Блейн в панике посмотрел на Бренду, когда она направилась обратно в приемную, к стойке.
— А как же кола? — спросил он.
— У нас не хватает денег, — объяснила Бренда, и Блейн расплакался. Услышав, как плачет Блейн, Портер тоже заревел. — Мальчики, — сказала Бренда, — прошу вас, подождите секундочку.
Что удивительного в том, что в Нантакете находился самый дорогой автомат с колой? Ей нужно было разменять двадцатку, только чтобы получить еще один несчастный двадцатипятицентовик. Все это было в духе дня.
И конечно же, Диди, стоявшая за стойкой в приемной, была теперь вся поглощена разговором с каким-то парнем своего возраста.
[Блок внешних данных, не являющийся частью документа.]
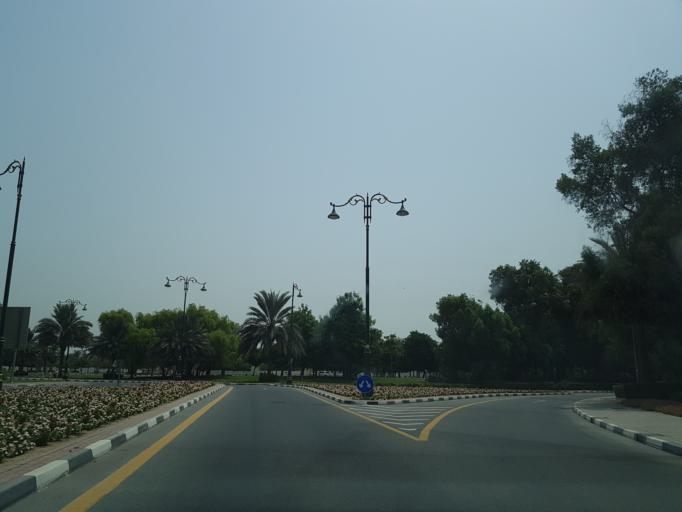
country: AE
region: Ash Shariqah
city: Sharjah
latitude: 25.2277
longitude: 55.3003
Бренда попыталась помахать ей двадцаткой из-за плеча парня. Диди должна была услышать детский плач и догадаться, что это что-то срочное. Но нет — Диди совершенно не обращала на Бренду внимания, она была полностью сосредоточена на другом человеке — на парне в зеленой спортивной рубашке, шортах цвета хаки и кроссовках «Адидас». Он недавно подстригся — вся футболка сзади была покрыта срезанными волосками. Парень держал какой-то белый конверт за один уголок, а за второй держалась Диди, у которой был такой вид, словно она сейчас расплачется.
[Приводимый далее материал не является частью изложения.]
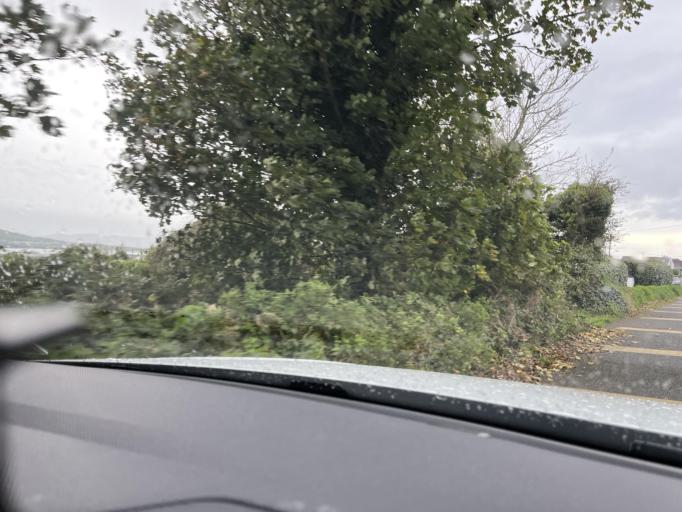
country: IE
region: Connaught
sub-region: Sligo
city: Strandhill
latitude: 54.3081
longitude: -8.5593
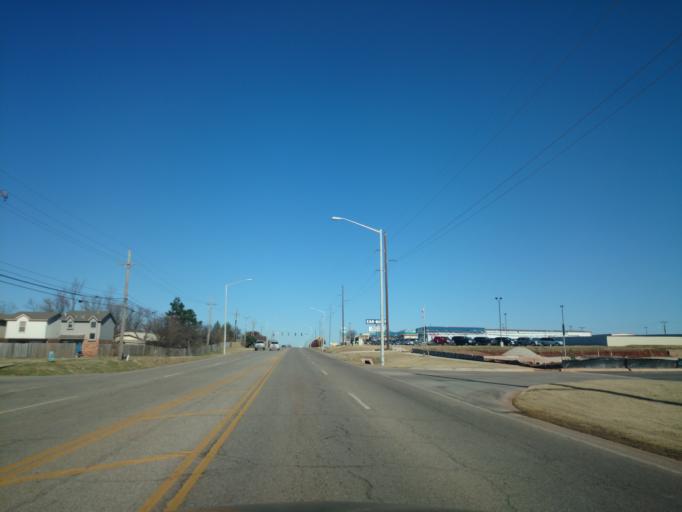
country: US
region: Oklahoma
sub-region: Payne County
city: Stillwater
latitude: 36.1460
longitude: -97.0516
— Вот они, — сказал парень со стрижкой. — И я хочу получить их обратно.
— Я знаю, — сказала Диди.
— К первому июля. Не ко второму. И не к четвертому. К первому.
— Точно.
— С процентами.
— Как начет пятницы? — спросила Диди.
— А что в пятницу?
— Вечеринка у Зака.
— Ты пойдешь? — спросил парень со стрижкой.
— Да.
— Тогда я останусь дома.
— Простите, — сказала Бренда, махая в воздухе двадцаткой. Невежливо было их прерывать, но Бренда не могла стоять с двумя плачущими детьми и ждать, пока Диди и ее друг обсудят какую-то тусовку. — Мне нужна мелочь. Для автомата с газировкой.
Диди провела пальцем под глазом. Она тяжело дышала.
— У меня нет мелочи, — отрезала она. — Если вам нужна мелочь, то вам придется пойти наверх в кафе.
«О нет, — подумала Бренда. — Только не это».
— Мне нужен всего один двадцатипятицентовик, — сказала она. — Пожалуйста! Может, у вас есть двадцатипятицентовик, который вы могли бы мне одолжить?